Buku yang sedang Anda pegang ini berusaha memotret hal-ihwal pemilu-pemilu di Indonesia dari tahun 1955 hingga 2004. Kontribusi terpenting buku ini bagi kajian politik di Indonesia adalah gambarannya yang menyeluruh tentang berbagai aspek dalam pemilu, mulai dari regulasi (termasuk tata cara pemberian suara dan metode konversi suara menjadi kursi), peta partai politik, hingga konfigurasi politik yang dihasilkan oleh pemilu. Yang juga sangat esensial, buku ini menyajikan ulasan-ulasan teoritik tentang pemilu. Dengan demikian, buku ini akan sangat bermanfaat bagi spektrum pembaca yang luas. Bagi mereka yang berada lingkungan akademik (peneliti, dosen, mahasiswa), buku ini termasuk upaya pionir untuk secara khusus menyediakan referensi konseptual tentang pemilu dalam bahasa Indonesia. Kendati dimaksudkan sebagai ulasan introduktori tentang pemilu, namun elaborasi teoritik dalam buku ini boleh dibilang lengkap. Bagi masyarakat awam, buku ini bisa memberikan gambaran yang sangat utuh tentang bagaimana pemilu Indonesia dikelola. Pembaca bisa membangun pengetahuan yang utuh tentang tata cara penyelenggaraan pemilu di negara ini, dan bagaimana suara mereka dalam pemilu diolah dan diterjemahkan menjadi kursi jabatan publik.
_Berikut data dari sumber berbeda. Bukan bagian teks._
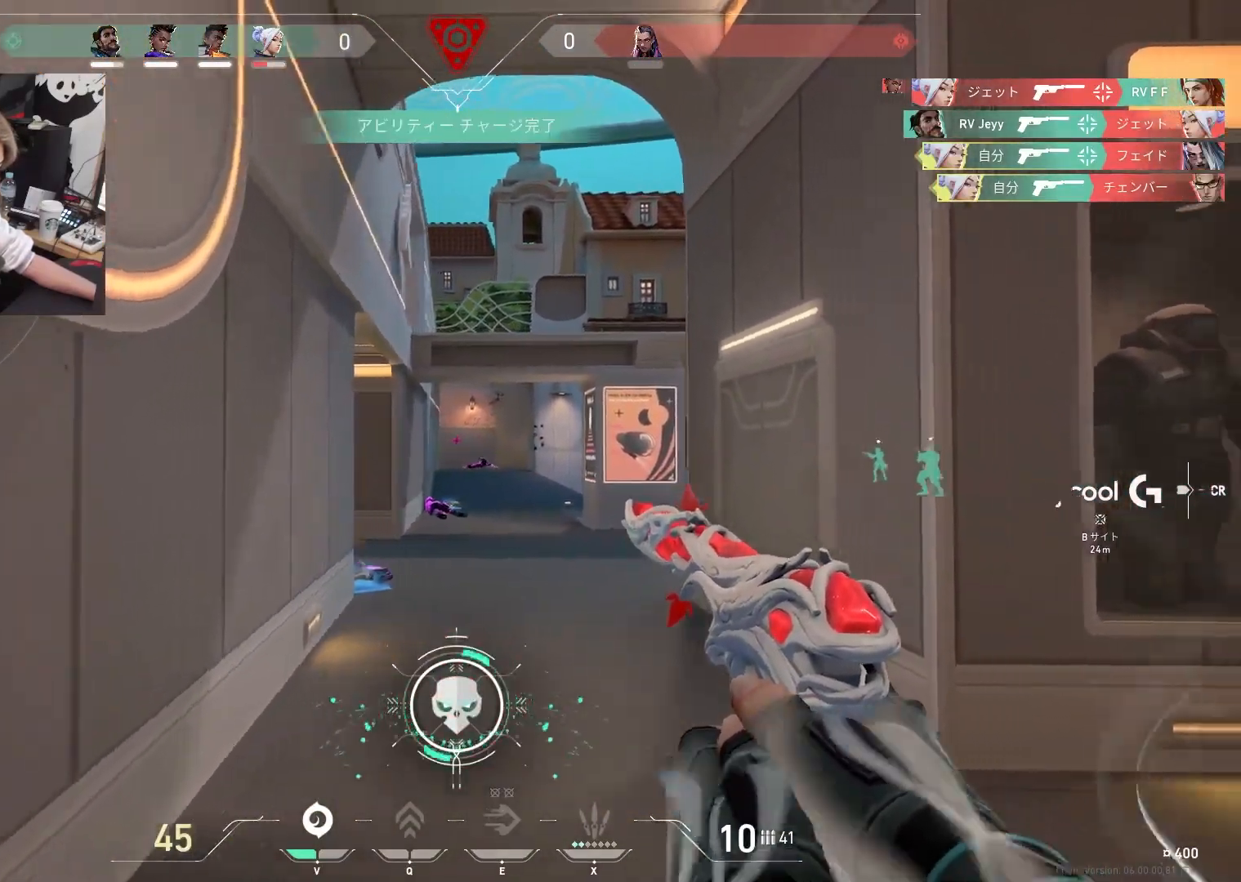
{"keys": ["d", "s"], "events": [[283, "s", "down"]]}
Kalaupun ada kelemahan dalam buku ini, barangkali itu adalah absennya ulasan yang memadai tentang konflik yang muncul dalam pemilu-pemilu Indonesia. Di luar isu-isu elektoral, konflik dalam pemilu sebenarnya sangat menarik untuk dibahas, terutama karena konflik-konflik itu menggambarkan situasi umum politik negeri ini. Pada tahun 1955, misalnya, konflik dalam pemilu kerap terkait dengan ketegangan daerah yang luar biasa marak waktu itu. Atau kalau tidak, konflik dalam pemilu 1955 banyak terkait dengan penyalahgunaan birokrasi oleh PNI yang merupakan partai terkuat waktu itu (Feith 1962, 1977). Selama pemilu Orde Baru, konflik sangat terpola antara negara (yang direpresentasikan oleh Golkar dengan dukungan birokrasi dan militer) dan masyarakat (yang bisa dianggp sebagian terrepresentasi dalam PPP atau PDI). Sementara itu, dalam pemilu-pemilu pasca jatuhnya Soeharto, konflik kerap bersifat horisontal antara elemen masyarakat, terkait dengan proses pemilu maupun ketegangan dalam partai politik yang berimbas pada pemilu.
Meski demikian, kelemahan kecil tersebut sama sekali tak mengurangi makna kontributif buku ini. Kenyataan bahwa tak lama setelah buku ini terbit segera dilangsungkan pemilihan umum yang ketiga di masa reformasi juga memberikan nilai tambah padanya. Bagaimana pergeseran-pergeseran regulasi, dan apa konsekuensinya bagi proses pemilu 2009 bisa dipelajari dari buku ini.
Selamat membaca.[]
Referensi:
- Axford, Barrie, et al. 2002. Politics: an introduction. New York: Routledge.
- Feith, Herbert. 1962. The decline of constitutional democracy in Indonesia. Ithaca: Cornell University Press.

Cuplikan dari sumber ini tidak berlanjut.